TASK INSTRUCTIONS → Among the records below, find the line that has "( tstamp 623423ED )"; from there, give the lines again exactly, and stop after the line that has "( end -0.65 -1.5 )".

━━━━━━━━━━

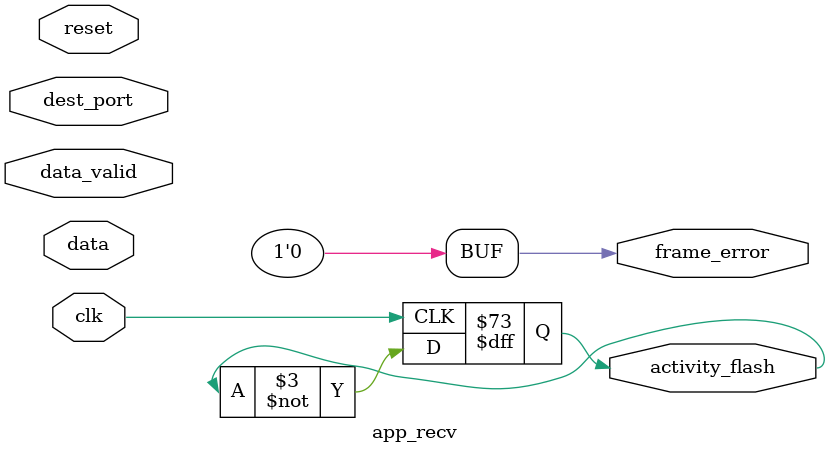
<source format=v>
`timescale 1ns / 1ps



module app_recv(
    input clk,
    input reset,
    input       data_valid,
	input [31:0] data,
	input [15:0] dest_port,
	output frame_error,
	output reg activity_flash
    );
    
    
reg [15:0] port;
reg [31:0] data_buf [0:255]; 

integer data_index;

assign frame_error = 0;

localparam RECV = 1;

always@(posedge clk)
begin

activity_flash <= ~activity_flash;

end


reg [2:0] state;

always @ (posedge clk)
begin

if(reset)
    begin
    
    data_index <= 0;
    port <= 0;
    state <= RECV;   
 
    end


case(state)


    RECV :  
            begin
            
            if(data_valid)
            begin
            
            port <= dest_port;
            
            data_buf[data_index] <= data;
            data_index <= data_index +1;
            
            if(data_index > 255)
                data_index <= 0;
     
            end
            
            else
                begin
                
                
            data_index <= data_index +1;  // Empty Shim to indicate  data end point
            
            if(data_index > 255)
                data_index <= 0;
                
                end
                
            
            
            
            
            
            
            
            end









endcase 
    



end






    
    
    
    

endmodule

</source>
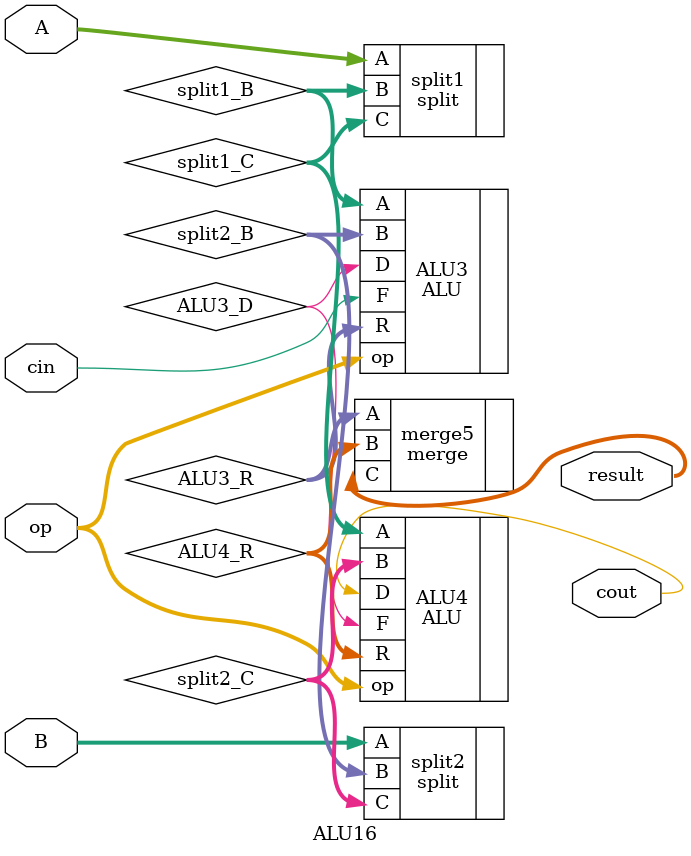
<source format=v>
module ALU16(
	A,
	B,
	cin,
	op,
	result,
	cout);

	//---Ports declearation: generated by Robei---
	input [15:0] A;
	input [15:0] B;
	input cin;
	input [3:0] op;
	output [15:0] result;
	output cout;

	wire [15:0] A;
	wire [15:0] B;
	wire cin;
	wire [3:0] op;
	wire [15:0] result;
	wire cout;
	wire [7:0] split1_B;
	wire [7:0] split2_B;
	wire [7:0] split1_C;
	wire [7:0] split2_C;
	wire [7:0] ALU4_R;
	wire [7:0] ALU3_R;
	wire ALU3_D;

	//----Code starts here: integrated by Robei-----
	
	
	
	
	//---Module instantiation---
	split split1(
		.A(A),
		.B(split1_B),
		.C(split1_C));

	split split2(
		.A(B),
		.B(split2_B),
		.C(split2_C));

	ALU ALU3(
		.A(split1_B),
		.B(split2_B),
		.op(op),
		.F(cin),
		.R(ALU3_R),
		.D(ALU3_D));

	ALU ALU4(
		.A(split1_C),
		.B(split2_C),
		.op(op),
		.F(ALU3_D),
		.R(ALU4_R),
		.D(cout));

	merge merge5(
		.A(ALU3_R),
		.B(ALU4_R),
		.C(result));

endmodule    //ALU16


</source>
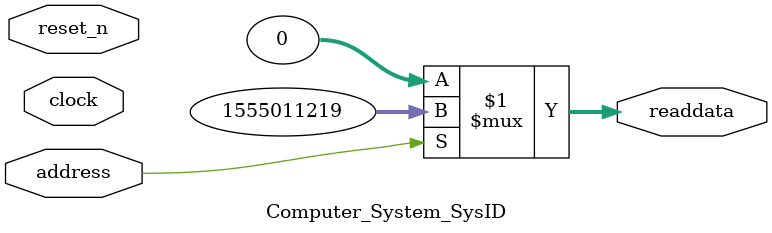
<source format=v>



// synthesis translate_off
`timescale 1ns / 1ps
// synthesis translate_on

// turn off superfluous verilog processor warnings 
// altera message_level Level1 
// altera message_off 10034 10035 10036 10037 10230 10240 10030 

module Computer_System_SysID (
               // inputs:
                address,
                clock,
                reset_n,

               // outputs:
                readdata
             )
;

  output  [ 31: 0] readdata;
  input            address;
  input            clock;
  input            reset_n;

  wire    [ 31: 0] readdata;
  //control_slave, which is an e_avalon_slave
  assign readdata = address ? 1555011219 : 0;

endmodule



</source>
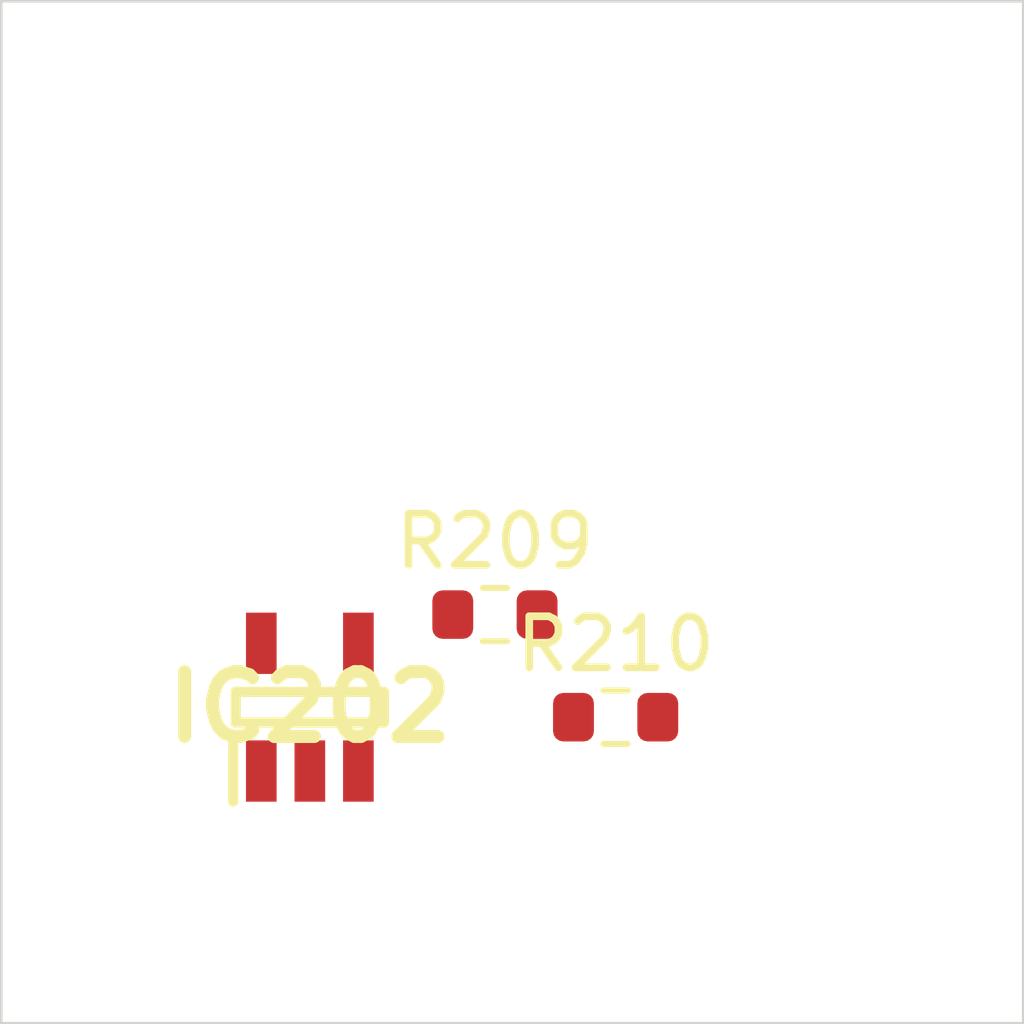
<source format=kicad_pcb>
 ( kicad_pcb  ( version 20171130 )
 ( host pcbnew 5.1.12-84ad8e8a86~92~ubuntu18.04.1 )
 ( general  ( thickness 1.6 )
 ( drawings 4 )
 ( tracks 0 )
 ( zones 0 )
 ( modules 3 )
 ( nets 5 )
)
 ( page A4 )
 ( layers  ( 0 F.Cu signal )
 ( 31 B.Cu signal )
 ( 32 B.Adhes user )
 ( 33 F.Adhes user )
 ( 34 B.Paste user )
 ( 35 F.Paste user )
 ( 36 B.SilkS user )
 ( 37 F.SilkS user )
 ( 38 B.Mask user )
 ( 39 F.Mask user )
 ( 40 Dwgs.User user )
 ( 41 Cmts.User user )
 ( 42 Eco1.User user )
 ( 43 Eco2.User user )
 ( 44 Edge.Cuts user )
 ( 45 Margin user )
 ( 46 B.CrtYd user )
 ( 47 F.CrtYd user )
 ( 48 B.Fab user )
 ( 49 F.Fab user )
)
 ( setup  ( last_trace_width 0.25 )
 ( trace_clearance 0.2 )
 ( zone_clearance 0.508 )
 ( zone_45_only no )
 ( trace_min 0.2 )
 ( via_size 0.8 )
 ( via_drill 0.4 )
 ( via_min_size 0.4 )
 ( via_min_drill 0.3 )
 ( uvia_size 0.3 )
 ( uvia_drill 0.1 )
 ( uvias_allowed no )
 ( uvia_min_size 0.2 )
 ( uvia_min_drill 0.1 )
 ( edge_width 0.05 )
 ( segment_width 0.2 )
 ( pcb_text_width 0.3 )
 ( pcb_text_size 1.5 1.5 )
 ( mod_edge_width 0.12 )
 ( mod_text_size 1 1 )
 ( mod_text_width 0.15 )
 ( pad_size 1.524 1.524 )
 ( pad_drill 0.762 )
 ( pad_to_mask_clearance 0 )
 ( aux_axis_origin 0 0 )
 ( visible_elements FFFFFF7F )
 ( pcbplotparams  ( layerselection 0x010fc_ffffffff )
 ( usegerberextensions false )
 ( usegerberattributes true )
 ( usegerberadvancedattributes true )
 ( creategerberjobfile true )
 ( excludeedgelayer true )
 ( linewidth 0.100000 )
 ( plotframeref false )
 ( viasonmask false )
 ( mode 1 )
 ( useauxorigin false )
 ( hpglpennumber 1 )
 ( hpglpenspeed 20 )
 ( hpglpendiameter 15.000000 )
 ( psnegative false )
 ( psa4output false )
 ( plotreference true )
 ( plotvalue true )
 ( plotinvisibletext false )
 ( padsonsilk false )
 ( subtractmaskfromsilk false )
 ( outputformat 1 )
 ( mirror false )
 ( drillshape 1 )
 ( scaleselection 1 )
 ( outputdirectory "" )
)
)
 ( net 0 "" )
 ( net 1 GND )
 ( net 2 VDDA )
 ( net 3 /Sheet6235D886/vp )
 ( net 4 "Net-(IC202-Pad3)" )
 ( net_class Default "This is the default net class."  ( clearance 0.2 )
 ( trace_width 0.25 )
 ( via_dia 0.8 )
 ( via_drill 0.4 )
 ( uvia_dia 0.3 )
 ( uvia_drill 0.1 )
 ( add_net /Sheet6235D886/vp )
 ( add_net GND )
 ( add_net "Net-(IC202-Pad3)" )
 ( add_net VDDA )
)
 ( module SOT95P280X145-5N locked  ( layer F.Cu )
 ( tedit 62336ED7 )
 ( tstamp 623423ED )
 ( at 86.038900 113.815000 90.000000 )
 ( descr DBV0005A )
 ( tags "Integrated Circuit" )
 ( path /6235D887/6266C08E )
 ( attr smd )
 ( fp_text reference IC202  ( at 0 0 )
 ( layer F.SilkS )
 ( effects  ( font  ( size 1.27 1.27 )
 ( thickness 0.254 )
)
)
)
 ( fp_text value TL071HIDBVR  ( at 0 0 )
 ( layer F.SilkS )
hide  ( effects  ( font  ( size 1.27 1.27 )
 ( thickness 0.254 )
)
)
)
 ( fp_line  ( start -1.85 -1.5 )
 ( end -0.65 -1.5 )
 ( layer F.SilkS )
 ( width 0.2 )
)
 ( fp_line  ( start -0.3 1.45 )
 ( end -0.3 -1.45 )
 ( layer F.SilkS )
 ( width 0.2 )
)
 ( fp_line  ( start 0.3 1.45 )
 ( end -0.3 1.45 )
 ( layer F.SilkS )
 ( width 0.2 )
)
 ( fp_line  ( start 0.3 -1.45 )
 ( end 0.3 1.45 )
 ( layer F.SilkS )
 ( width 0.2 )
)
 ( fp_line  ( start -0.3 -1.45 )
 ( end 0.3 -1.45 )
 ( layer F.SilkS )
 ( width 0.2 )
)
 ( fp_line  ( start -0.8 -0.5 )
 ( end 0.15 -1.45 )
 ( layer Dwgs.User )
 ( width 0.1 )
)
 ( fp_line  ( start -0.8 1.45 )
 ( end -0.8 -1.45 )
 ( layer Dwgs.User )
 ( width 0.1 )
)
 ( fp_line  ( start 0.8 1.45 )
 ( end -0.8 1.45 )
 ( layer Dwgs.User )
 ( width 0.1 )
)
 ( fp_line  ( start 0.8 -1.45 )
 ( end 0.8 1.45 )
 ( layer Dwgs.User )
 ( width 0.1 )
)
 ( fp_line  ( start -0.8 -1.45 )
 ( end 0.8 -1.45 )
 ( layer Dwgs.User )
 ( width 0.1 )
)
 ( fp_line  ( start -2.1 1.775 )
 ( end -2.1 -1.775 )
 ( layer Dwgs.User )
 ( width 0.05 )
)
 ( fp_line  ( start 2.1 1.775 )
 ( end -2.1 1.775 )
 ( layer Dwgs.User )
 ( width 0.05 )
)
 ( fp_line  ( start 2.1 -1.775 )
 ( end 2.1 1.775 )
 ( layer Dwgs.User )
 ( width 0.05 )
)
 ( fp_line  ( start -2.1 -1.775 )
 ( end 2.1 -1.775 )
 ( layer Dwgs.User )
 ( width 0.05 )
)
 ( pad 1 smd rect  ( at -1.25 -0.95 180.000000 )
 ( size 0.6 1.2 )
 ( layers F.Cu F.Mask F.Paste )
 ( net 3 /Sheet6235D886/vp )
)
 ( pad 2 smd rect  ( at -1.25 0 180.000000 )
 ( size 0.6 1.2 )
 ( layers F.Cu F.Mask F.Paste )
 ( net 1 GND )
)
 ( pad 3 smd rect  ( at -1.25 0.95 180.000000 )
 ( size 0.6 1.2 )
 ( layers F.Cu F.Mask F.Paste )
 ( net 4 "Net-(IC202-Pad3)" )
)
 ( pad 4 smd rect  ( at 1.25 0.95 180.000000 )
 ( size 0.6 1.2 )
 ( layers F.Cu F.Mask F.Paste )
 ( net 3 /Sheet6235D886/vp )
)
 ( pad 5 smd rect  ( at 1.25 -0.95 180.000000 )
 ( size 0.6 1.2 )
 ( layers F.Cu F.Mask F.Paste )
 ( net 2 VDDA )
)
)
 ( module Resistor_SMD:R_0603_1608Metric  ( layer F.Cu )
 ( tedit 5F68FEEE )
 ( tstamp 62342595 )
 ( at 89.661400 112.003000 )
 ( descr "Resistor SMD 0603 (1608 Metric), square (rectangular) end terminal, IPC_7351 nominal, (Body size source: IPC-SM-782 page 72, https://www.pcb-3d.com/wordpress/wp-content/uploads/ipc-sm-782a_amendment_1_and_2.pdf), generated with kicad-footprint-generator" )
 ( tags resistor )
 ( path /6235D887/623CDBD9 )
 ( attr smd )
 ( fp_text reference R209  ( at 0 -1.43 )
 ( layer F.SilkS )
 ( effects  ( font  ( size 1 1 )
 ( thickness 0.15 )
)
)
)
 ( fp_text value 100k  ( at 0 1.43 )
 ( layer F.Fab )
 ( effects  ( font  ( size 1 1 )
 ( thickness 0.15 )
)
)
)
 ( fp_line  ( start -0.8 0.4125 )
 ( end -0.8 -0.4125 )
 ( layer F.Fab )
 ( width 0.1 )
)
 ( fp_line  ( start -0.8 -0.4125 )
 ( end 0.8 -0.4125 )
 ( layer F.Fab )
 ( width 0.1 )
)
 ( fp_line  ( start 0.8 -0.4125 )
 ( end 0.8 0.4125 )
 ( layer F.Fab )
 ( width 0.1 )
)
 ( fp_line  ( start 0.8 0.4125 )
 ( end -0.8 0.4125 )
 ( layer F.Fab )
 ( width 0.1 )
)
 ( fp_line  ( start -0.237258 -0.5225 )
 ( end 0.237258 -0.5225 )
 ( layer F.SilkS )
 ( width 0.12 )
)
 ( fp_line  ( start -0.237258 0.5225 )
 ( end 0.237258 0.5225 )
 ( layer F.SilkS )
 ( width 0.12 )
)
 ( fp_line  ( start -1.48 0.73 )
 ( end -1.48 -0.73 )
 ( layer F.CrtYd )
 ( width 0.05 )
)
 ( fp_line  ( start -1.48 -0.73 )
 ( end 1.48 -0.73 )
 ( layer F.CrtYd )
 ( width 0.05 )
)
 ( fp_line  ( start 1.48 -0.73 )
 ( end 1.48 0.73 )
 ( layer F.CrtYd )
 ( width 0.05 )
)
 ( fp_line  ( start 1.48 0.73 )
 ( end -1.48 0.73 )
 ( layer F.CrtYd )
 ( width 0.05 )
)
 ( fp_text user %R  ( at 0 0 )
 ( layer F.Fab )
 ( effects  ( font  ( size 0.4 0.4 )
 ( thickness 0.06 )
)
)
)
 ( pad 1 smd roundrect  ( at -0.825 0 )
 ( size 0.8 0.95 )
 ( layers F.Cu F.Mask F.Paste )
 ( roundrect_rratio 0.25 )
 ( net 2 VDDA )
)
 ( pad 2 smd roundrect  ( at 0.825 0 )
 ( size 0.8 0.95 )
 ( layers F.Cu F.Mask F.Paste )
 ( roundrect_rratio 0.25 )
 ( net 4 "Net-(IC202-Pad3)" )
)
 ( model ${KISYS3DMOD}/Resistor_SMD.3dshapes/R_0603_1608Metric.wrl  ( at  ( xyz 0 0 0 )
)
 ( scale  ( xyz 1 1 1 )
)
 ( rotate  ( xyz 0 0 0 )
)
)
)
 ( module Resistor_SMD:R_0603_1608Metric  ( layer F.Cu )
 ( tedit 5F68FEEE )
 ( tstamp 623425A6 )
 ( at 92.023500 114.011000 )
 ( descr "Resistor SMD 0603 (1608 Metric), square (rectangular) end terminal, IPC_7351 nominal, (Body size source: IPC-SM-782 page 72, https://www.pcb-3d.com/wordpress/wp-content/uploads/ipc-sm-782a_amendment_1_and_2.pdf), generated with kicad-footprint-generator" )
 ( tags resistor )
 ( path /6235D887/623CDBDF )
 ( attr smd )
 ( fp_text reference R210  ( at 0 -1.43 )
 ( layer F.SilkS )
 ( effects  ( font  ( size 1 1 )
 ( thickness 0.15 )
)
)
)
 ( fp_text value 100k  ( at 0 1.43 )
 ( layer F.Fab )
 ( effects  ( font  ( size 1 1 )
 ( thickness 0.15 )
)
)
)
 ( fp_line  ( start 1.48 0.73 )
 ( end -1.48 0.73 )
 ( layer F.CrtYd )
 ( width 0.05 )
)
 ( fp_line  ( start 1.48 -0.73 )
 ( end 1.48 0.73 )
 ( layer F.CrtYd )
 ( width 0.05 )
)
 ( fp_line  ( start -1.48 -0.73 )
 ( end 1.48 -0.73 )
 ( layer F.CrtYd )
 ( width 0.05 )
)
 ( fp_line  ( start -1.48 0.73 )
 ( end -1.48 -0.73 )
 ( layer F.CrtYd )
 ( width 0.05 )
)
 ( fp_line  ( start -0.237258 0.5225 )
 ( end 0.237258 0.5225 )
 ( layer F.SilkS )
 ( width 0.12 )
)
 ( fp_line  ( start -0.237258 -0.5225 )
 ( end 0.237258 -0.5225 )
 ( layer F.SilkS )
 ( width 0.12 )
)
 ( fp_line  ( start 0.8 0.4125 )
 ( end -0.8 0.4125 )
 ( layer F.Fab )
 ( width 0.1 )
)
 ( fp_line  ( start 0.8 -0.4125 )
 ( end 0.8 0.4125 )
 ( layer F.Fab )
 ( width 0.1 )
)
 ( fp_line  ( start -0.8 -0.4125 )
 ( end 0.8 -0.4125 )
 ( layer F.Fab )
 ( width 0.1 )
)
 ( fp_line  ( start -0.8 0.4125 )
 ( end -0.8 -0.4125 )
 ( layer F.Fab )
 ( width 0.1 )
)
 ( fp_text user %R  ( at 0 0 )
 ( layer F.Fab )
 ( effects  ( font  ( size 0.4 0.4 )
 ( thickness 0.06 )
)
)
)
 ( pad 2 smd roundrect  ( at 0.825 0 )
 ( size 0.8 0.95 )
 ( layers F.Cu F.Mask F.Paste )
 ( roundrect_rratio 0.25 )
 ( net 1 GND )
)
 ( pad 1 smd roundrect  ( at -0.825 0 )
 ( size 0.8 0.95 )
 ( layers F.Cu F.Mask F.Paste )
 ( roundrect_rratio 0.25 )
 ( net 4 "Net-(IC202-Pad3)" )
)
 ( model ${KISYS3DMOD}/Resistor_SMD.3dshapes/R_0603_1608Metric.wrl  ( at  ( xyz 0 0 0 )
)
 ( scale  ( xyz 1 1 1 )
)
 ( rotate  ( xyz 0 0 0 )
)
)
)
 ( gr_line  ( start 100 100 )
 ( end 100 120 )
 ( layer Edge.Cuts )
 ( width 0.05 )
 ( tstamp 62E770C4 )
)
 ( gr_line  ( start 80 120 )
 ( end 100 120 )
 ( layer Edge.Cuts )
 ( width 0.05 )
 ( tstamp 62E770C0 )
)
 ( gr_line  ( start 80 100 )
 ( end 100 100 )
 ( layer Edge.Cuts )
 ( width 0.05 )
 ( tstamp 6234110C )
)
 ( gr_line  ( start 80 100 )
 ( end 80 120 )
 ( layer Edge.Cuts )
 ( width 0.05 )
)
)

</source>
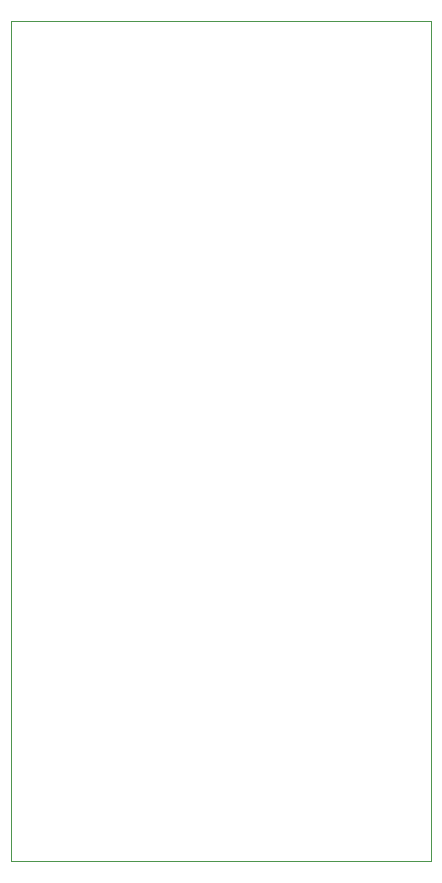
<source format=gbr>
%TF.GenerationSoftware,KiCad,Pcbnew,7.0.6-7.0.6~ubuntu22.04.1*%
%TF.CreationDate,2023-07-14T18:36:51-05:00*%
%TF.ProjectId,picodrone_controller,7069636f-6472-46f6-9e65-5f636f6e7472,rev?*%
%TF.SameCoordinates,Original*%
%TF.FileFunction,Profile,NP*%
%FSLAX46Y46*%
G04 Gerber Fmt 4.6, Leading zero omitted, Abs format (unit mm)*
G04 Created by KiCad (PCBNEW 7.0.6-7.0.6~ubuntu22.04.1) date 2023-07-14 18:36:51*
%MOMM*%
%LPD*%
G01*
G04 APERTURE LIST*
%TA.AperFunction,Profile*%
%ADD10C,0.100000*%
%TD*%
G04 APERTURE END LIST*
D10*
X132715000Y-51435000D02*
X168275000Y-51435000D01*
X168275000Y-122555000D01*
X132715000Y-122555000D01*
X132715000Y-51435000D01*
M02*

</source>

━━━━━━━━━━

RESPONSE BELOW →
 ( tstamp 623423ED )
 ( at 86.038900 113.815000 90.000000 )
 ( descr DBV0005A )
 ( tags "Integrated Circuit" )
 ( path /6235D887/6266C08E )
 ( attr smd )
 ( fp_text reference IC202  ( at 0 0 )
 ( layer F.SilkS )
 ( effects  ( font  ( size 1.27 1.27 )
 ( thickness 0.254 )
)
)
)
 ( fp_text value TL071HIDBVR  ( at 0 0 )
 ( layer F.SilkS )
hide  ( effects  ( font  ( size 1.27 1.27 )
 ( thickness 0.254 )
)
)
)
 ( fp_line  ( start -1.85 -1.5 )
 ( end -0.65 -1.5 )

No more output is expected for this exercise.